Selection of the dominant follicle

In monovular species, the term “selection” refers to a process by which a single follicle becomes functionally and morphologically dominant over other follicles of a wave. In cattle, the mechanism of selection of the dominant follicle is based on relative reliance of follicles within a wave on FSH, and their relative responsiveness to LH. The transient rise in FSH permits sufficient follicular growth so that some (not all) follicles acquire LH responsiveness. The ability to respond to LH imbues the follicle with the ability to survive without FSH.

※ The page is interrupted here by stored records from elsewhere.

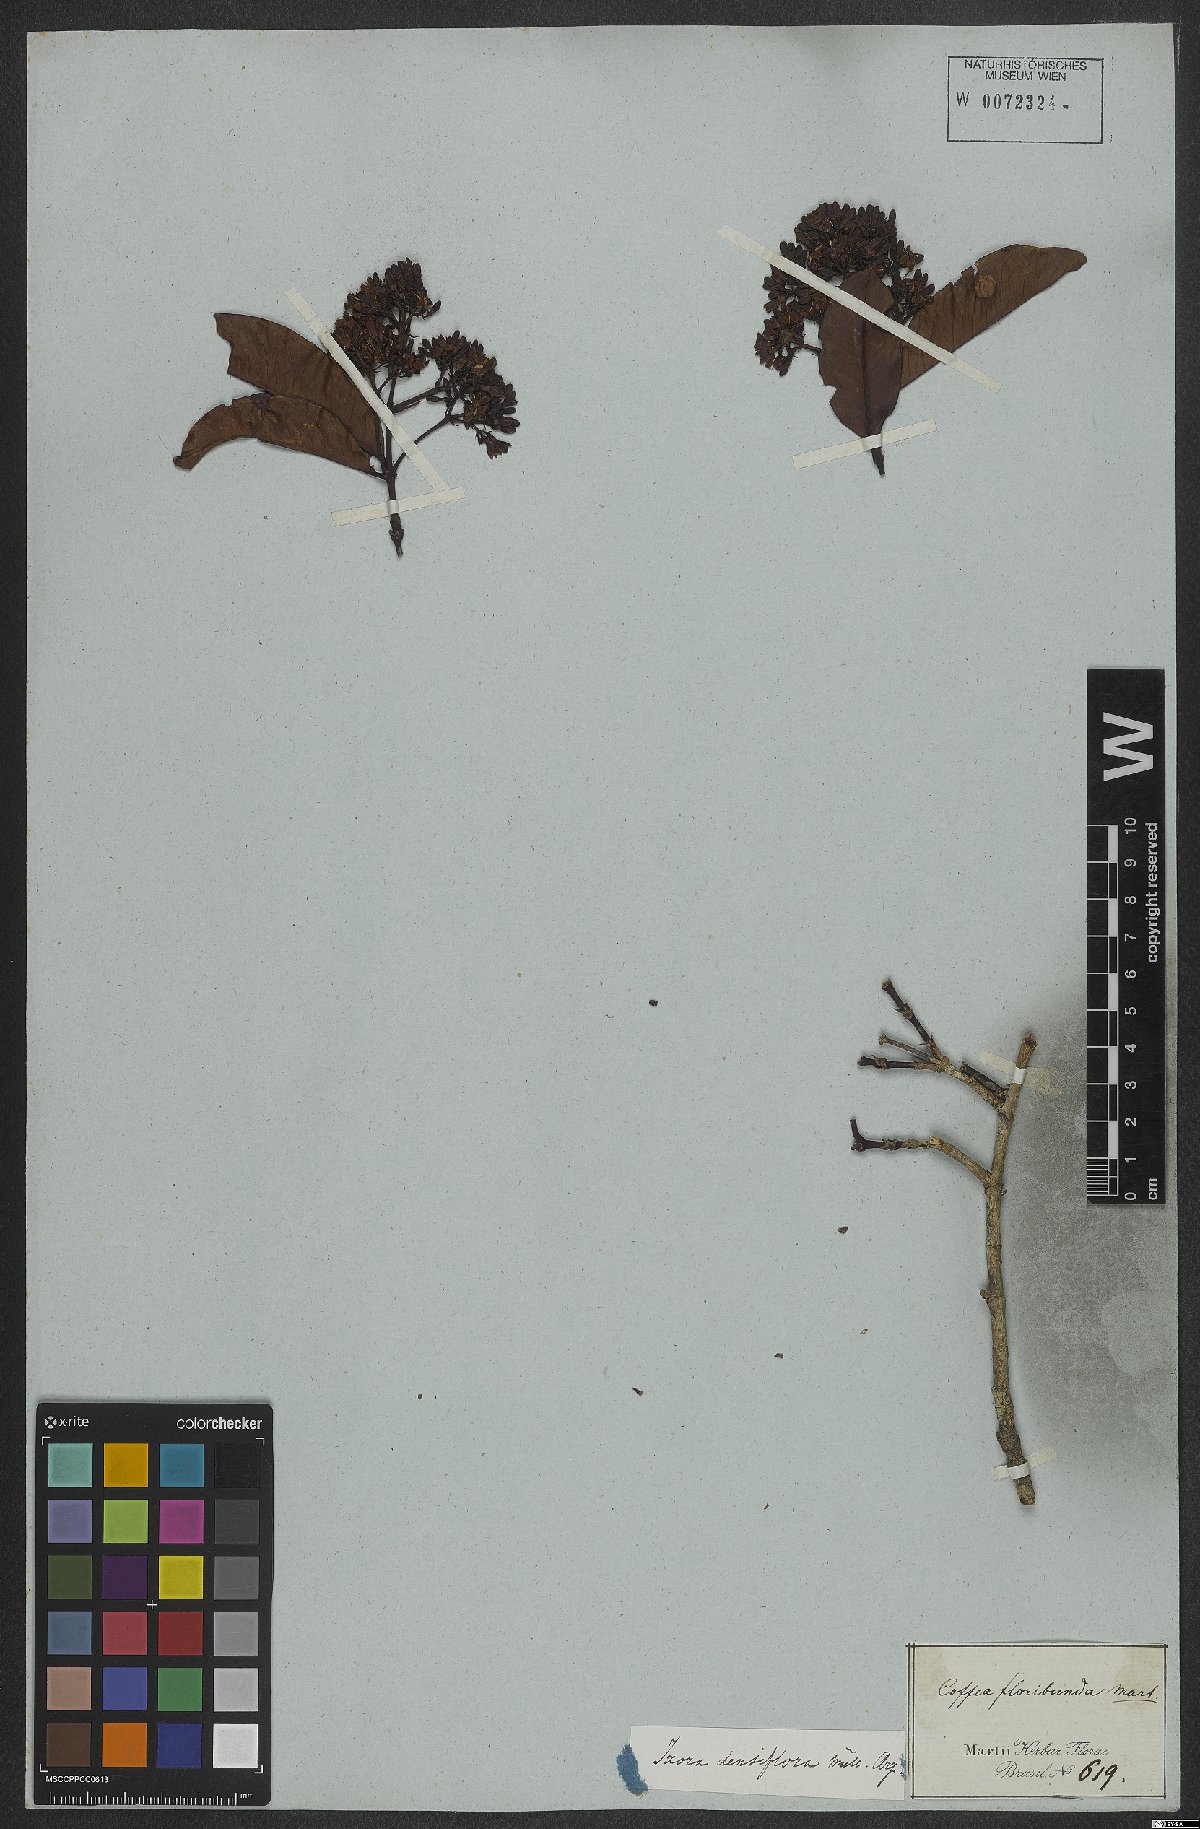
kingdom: Plantae
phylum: Tracheophyta
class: Magnoliopsida
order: Gentianales
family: Rubiaceae
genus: Ixora
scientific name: Ixora densiflora
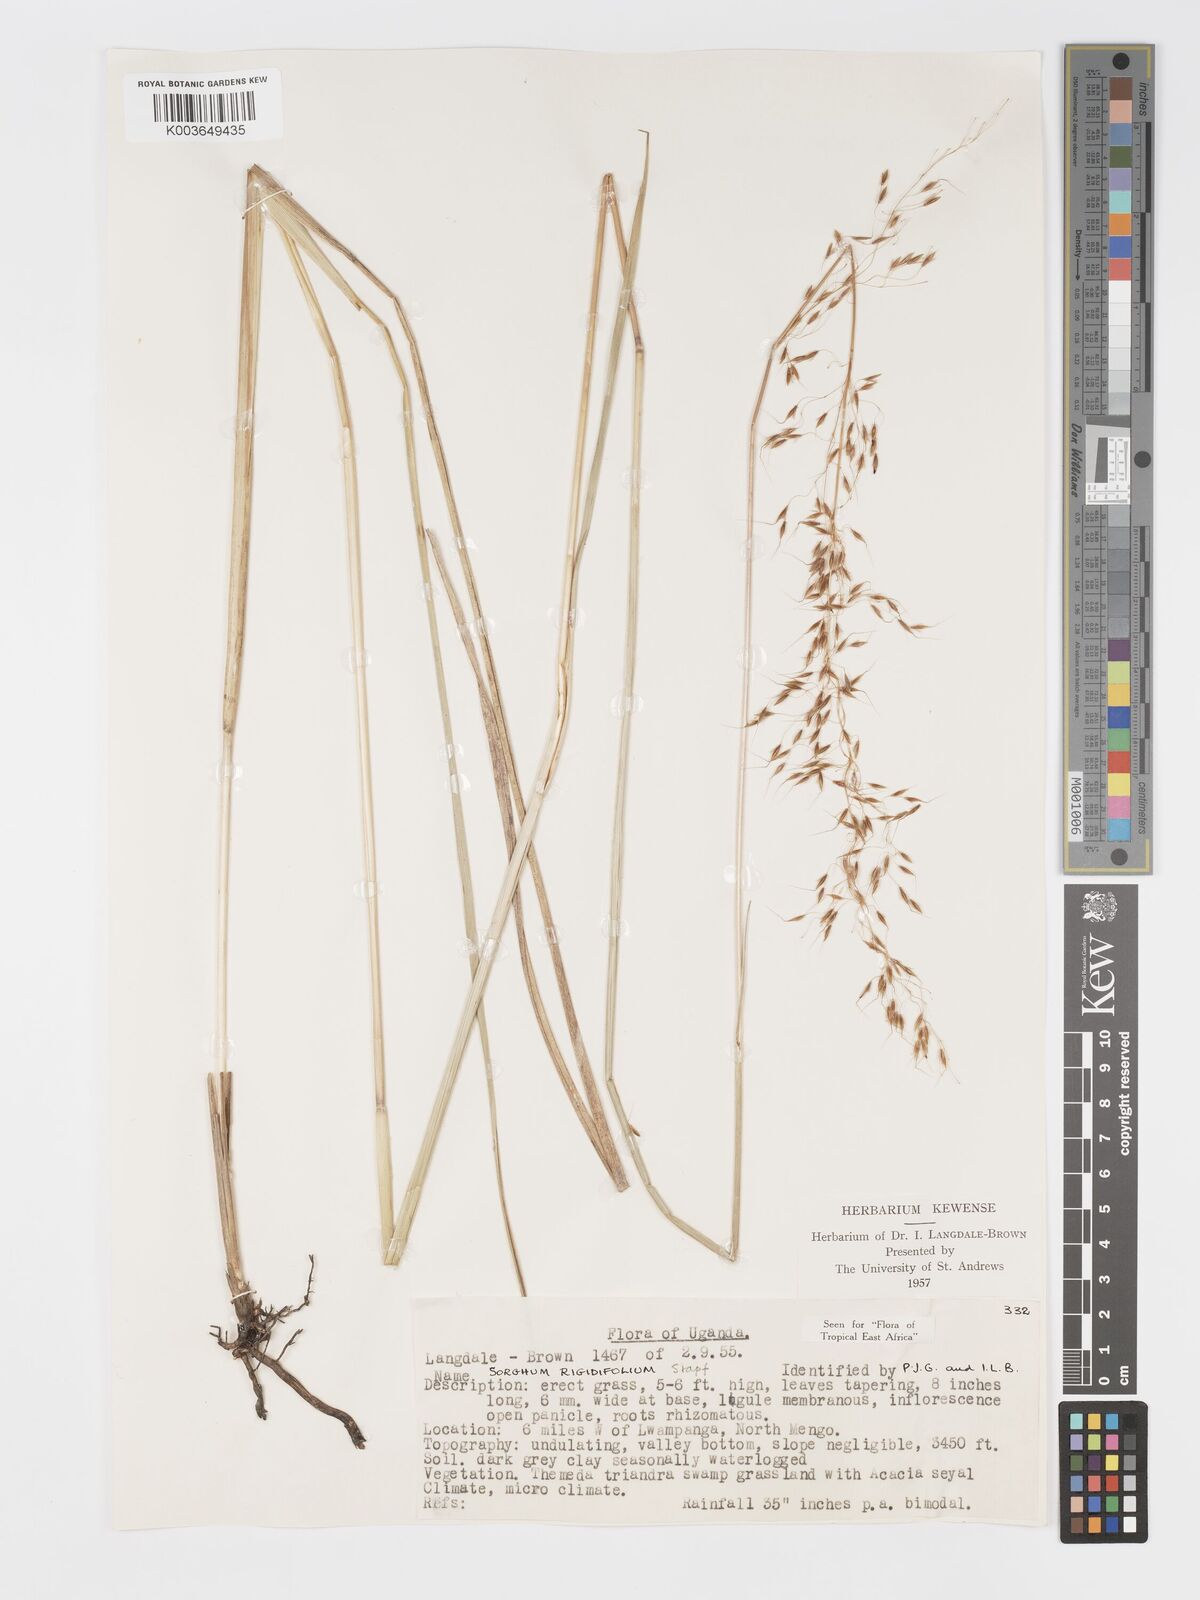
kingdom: Plantae
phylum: Tracheophyta
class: Liliopsida
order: Poales
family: Poaceae
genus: Sorghastrum
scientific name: Sorghastrum stipoides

It remains unclear precisely when the process begins, but selection of the dominant follicle is associated with declining levels of FSH in circulation during the first 3 days of the wave.^51,77 Small follicles of the emerging wave (<6 mm) are dependent on elevated circulating concentrations of FSH for continued development. In the face of the post-surge decline in FSH, the growth of most of the follicles of a wave stops and they begin to regress within 2–5 days of emergence. Conversely, the follicle destined to become dominant can maintain cell proliferation and estradiol production despite declining FSH concentrations, an ability that appears to be brought about by maintaining high FSH receptor mRNA expression and FSH-binding affinity.^28,29,78,79

Divergence in the growth profiles (defined as a significant difference in diameter) of the largest and second largest follicle is a manifestation of the selection process and is apparent by 2.5 days after wave emergence (Figures 24.8 and 24.9).⁷⁷ Similarly, follicle “deviation” (defined as a difference in growth rate between the dominant and subordinate follicles) is manifest at 2.5 days after wave emergence, when the future dominant follicle reaches a mean diameter of 8.5 mm in Holstein heifers (reviewed in Ref. 80). Continued development of the dominant follicle, beyond the 8-mm threshold (point at which divergence in the growth rate of the largest two follicles becomes evident), is associated with a transition from FSH to LH dependence.^66,68,81 Granulosa cells from the dominant follicle acquire an enhanced ability to bind LH compared with that of the subordinates, and have greater LH receptor mRNA expression.^{29,78,79,82,83} Although a slight increase in LH receptor mRNA expression was detected in granulosa cells from the largest follicle a few hours before the onset of deviation,⁸⁴ it is not yet clear whether the observed increase in LH receptor expression in the dominant follicle is the cause of dominance or a consequence of the selection process. Perhaps the increased LH receptor expression is merely a reflection of a follicle with a developmental advantage before such an advantage becomes ultrasonographically apparent. In this regard, results of a critical study of the development of small follicles support the hypothesis that the follicle destined to become dominant has a size advantage over the others in the wave from its earliest detection at 1 mm (Figure 24.11) (see section Small antral follicles).